● About this task: Copy every line of text from the items below word for word, leaving the pictures out of your answer.

(Text extracted from pages)
----

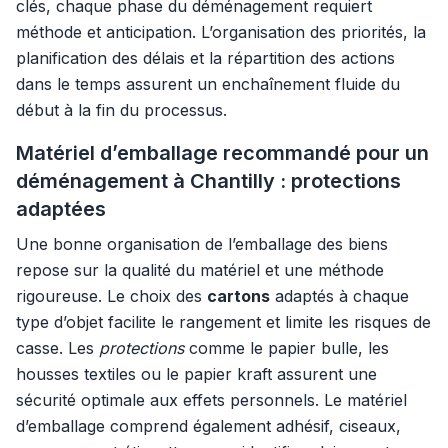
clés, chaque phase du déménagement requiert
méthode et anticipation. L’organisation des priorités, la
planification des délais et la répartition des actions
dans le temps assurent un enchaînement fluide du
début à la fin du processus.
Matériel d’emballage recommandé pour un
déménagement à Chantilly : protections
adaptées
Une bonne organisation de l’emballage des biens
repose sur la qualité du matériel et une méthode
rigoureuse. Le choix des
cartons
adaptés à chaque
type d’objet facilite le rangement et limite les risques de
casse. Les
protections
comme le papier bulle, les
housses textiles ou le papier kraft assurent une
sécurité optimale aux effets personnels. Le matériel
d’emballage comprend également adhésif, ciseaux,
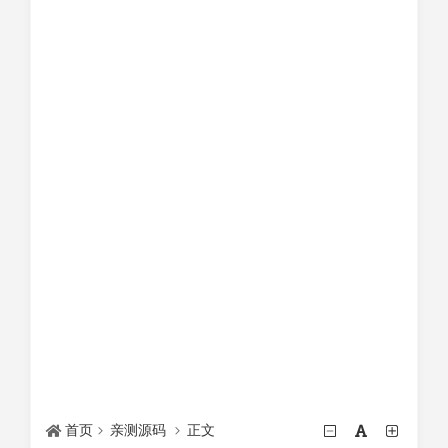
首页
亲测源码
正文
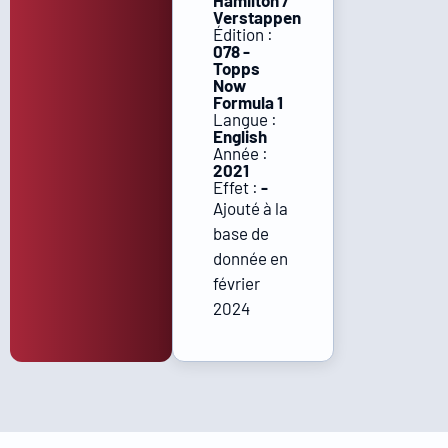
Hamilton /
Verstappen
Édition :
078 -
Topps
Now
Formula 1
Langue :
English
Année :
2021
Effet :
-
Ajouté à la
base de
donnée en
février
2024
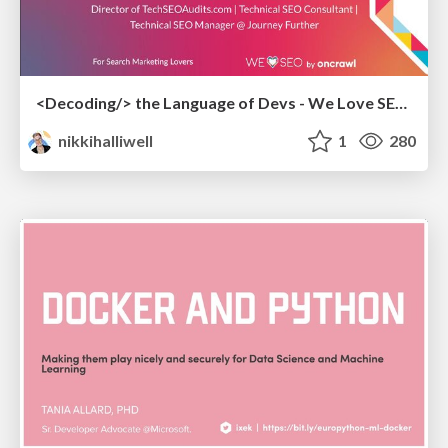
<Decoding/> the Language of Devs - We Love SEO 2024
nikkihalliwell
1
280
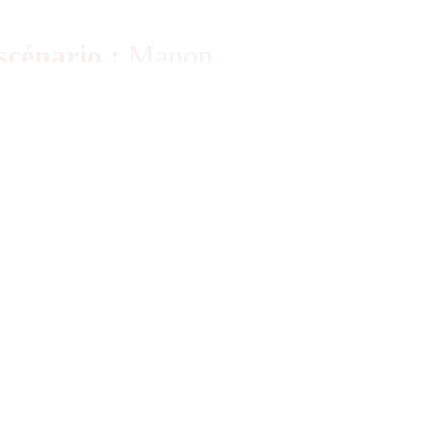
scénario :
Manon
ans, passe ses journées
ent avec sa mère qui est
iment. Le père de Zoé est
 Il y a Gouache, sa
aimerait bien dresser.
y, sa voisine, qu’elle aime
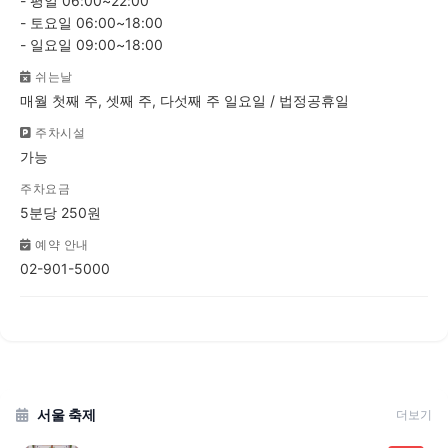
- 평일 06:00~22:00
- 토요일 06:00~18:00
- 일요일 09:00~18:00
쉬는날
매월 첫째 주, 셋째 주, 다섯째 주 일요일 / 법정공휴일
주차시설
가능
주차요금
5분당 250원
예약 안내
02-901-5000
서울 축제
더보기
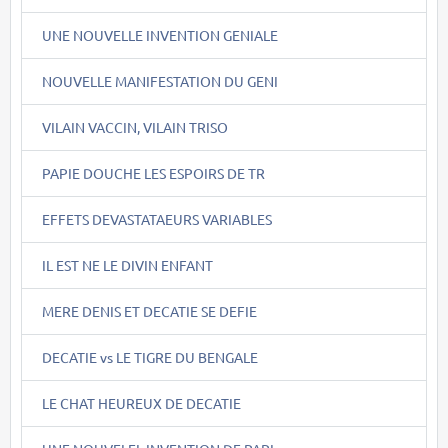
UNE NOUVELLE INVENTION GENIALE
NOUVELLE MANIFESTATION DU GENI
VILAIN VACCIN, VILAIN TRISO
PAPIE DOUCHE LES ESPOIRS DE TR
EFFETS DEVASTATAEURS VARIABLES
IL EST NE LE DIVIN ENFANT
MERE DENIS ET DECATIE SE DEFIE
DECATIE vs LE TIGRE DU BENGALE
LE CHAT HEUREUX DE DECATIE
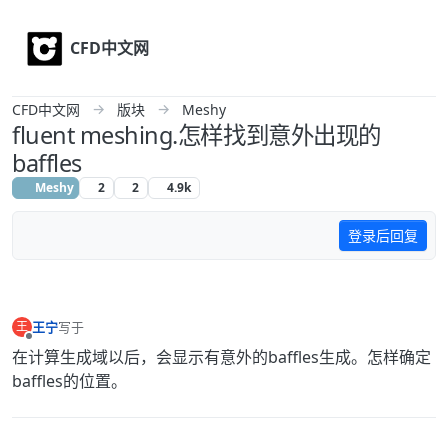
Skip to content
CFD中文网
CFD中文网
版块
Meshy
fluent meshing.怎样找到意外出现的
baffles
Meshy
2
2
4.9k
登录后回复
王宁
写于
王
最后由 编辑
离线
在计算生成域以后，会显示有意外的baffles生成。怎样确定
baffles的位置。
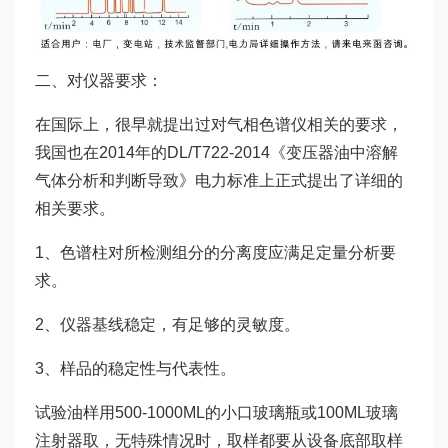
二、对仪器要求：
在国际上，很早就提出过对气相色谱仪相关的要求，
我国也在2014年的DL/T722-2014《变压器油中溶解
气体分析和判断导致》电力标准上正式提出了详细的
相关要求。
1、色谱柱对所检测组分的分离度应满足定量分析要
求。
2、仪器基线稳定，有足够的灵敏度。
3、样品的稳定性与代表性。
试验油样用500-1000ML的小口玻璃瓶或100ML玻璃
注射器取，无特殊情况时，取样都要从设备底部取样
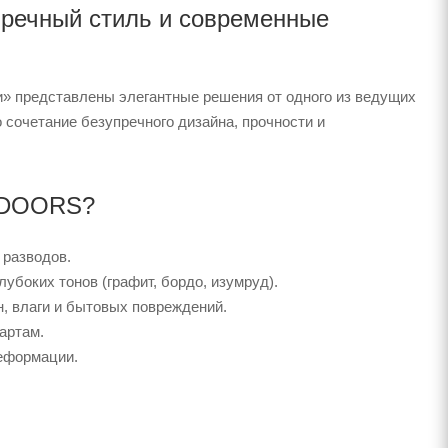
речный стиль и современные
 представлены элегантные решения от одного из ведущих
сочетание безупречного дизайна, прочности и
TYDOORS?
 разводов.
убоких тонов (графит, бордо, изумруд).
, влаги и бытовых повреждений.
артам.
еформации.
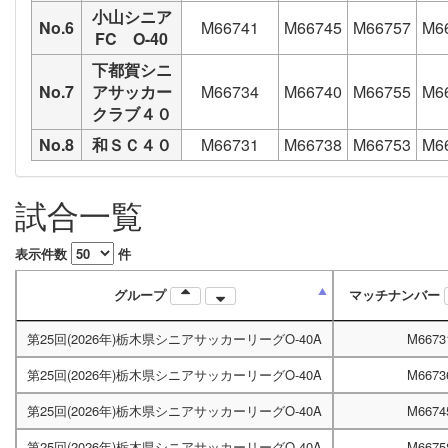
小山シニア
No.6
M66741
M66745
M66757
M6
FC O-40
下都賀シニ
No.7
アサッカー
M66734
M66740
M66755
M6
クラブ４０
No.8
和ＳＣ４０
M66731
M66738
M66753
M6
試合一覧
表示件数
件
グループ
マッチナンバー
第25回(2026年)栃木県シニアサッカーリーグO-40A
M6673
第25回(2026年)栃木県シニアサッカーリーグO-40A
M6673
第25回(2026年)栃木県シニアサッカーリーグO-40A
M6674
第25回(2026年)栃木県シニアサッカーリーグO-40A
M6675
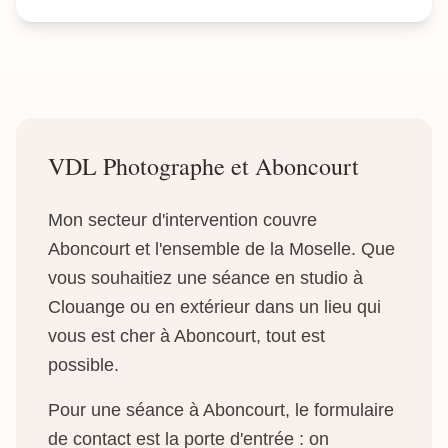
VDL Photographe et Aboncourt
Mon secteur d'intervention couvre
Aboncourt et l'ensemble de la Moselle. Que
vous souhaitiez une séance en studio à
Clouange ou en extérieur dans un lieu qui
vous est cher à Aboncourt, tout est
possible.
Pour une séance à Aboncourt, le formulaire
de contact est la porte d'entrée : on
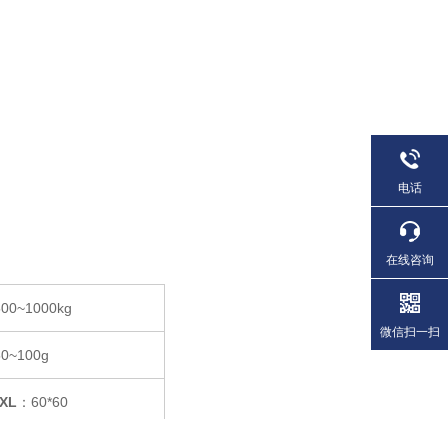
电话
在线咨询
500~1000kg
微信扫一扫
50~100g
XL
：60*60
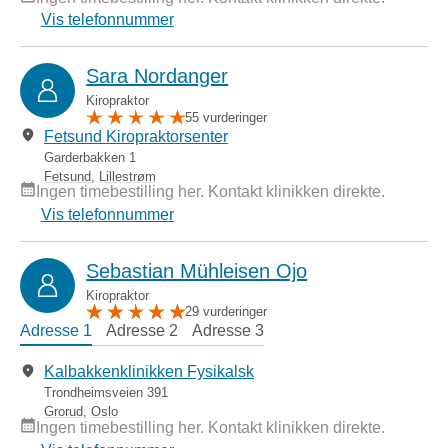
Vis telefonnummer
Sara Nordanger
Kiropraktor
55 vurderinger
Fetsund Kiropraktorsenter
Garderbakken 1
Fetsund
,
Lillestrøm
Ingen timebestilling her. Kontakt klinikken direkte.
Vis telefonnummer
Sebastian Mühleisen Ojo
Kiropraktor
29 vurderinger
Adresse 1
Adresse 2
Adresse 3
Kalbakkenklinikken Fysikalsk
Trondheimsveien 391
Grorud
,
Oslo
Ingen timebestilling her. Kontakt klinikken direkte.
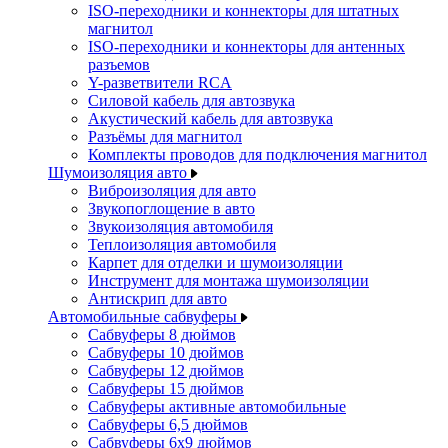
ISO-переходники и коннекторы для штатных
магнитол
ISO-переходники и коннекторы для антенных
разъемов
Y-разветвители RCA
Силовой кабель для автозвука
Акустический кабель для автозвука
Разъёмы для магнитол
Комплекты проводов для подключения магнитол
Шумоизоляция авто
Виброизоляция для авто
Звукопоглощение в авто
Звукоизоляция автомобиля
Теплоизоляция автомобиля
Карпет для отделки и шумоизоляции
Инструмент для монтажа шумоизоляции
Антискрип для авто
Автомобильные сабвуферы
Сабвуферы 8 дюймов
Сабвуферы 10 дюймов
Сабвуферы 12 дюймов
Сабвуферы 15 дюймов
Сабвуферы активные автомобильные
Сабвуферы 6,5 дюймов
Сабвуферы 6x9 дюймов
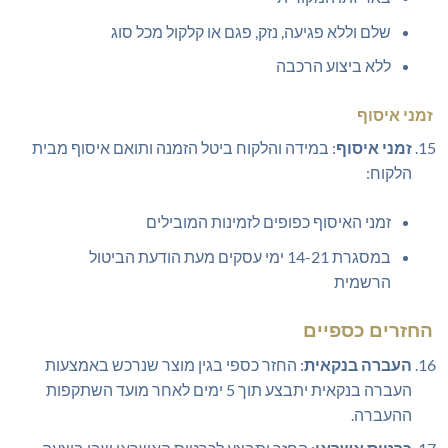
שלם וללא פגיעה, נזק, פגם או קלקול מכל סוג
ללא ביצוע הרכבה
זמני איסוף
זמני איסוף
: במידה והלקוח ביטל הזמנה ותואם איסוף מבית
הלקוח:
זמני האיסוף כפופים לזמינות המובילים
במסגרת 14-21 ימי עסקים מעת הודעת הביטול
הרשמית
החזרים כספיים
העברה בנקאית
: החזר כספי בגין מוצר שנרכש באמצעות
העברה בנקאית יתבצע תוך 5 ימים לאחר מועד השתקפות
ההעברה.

----

● Written response:
clés, chaque phase du déménagement requiert
méthode et anticipation. L’organisation des priorités, la
planification des délais et la répartition des actions
dans le temps assurent un enchaînement fluide du
début à la fin du processus.
Matériel d’emballage recommandé pour un
déménagement à Chantilly : protections
adaptées
Une bonne organisation de l’emballage des biens
repose sur la qualité du matériel et une méthode
rigoureuse. Le choix des
cartons
adaptés à chaque
type d’objet facilite le rangement et limite les risques de
casse. Les
protections
comme le papier bulle, les
housses textiles ou le papier kraft assurent une
sécurité optimale aux effets personnels. Le matériel
d’emballage comprend également adhésif, ciseaux,
首页
亲测源码
正文
Hamilton /
Verstappen
Édition :
078 -
Topps
Now
Formula 1
Langue :
English
Année :
2021
Effet :
-
Ajouté à la
base de
donnée en
février
2024
<Decoding/> the Language of Devs - We Love SEO 2024
nikkihalliwell
1
280
scénario :
Manon
ans, passe ses journées
ent avec sa mère qui est
iment. Le père de Zoé est
 Il y a Gouache, sa
aimerait bien dresser.
y, sa voisine, qu’elle aime
- 평일 06:00~22:00
- 토요일 06:00~18:00
- 일요일 09:00~18:00
쉬는날
매월 첫째 주, 셋째 주, 다섯째 주 일요일 / 법정공휴일
주차시설
가능
주차요금
5분당 250원
예약 안내
02-901-5000
서울 축제
더보기
UNE NOUVELLE INVENTION GENIALE
NOUVELLE MANIFESTATION DU GENI
VILAIN VACCIN, VILAIN TRISO
PAPIE DOUCHE LES ESPOIRS DE TR
EFFETS DEVASTATAEURS VARIABLES
IL EST NE LE DIVIN ENFANT
MERE DENIS ET DECATIE SE DEFIE
DECATIE vs LE TIGRE DU BENGALE
LE CHAT HEUREUX DE DECATIE
Skip to content
CFD中文网
CFD中文网
版块
Meshy
fluent meshing.怎样找到意外出现的
baffles
Meshy
2
2
4.9k
登录后回复
王宁
写于
王
最后由 编辑
离线
在计算生成域以后，会显示有意外的baffles生成。怎样确定
baffles的位置。
二、对仪器要求：
在国际上，很早就提出过对气相色谱仪相关的要求，
我国也在2014年的DL/T722-2014《变压器油中溶解
气体分析和判断导致》电力标准上正式提出了详细的
相关要求。
1、色谱柱对所检测组分的分离度应满足定量分析要
求。
2、仪器基线稳定，有足够的灵敏度。
3、样品的稳定性与代表性。
试验油样用500-1000ML的小口玻璃瓶或100ML玻璃
注射器取，无特殊情况时，取样都要从设备底部取样
речный стиль и современные
 представлены элегантные решения от одного из ведущих
сочетание безупречного дизайна, прочности и
TYDOORS?
 разводов.
убоких тонов (графит, бордо, изумруд).
, влаги и бытовых повреждений.
артам.
еформации.
小山シニア
No.6
M66741
M66745
M66757
M6
FC O-40
下都賀シニ
No.7
アサッカー
M66734
M66740
M66755
M6
クラブ４０
No.8
和ＳＣ４０
M66731
M66738
M66753
M6
試合一覧
表示件数
件
グループ
マッチナンバー
第25回(2026年)栃木県シニアサッカーリーグO-40A
M6673
第25回(2026年)栃木県シニアサッカーリーグO-40A
M6673
第25回(2026年)栃木県シニアサッカーリーグO-40A
M6674
第25回(2026年)栃木県シニアサッカーリーグO-40A
M6675
VDL Photographe et Aboncourt
Mon secteur d'intervention couvre
Aboncourt et l'ensemble de la Moselle. Que
vous souhaitiez une séance en studio à
Clouange ou en extérieur dans un lieu qui
vous est cher à Aboncourt, tout est
possible.
Pour une séance à Aboncourt, le formulaire
de contact est la porte d'entrée : on
电话
在线咨询
500~1000kg
微信扫一扫
50~100g
XL
：60*60
Vis telefonnummer
Sara Nordanger
Kiropraktor
55 vurderinger
Fetsund Kiropraktorsenter
Garderbakken 1
Fetsund
,
Lillestrøm
Ingen timebestilling her. Kontakt klinikken direkte.
Vis telefonnummer
Sebastian Mühleisen Ojo
Kiropraktor
29 vurderinger
Adresse 1
Adresse 2
Adresse 3
Kalbakkenklinikken Fysikalsk
Trondheimsveien 391
Grorud
,
Oslo
Ingen timebestilling her. Kontakt klinikken direkte.
ISO-переходники и коннекторы для штатных
магнитол
ISO-переходники и коннекторы для антенных
разъемов
Y-разветвители RCA
Силовой кабель для автозвука
Акустический кабель для автозвука
Разъёмы для магнитол
Комплекты проводов для подключения магнитол
Шумоизоляция авто
Виброизоляция для авто
Звукопоглощение в авто
Звукоизоляция автомобиля
Теплоизоляция автомобиля
Карпет для отделки и шумоизоляции
Инструмент для монтажа шумоизоляции
Антискрип для авто
Автомобильные сабвуферы
Сабвуферы 8 дюймов
Сабвуферы 10 дюймов
Сабвуферы 12 дюймов
Сабвуферы 15 дюймов
Сабвуферы активные автомобильные
Сабвуферы 6,5 дюймов
Сабвуферы 6x9 дюймов
שלם וללא פגיעה, נזק, פגם או קלקול מכל סוג
ללא ביצוע הרכבה
זמני איסוף
זמני איסוף
: במידה והלקוח ביטל הזמנה ותואם איסוף מבית
הלקוח:
זמני האיסוף כפופים לזמינות המובילים
במסגרת 14-21 ימי עסקים מעת הודעת הביטול
הרשמית
החזרים כספיים
העברה בנקאית
: החזר כספי בגין מוצר שנרכש באמצעות
העברה בנקאית יתבצע תוך 5 ימים לאחר מועד השתקפות
ההעברה.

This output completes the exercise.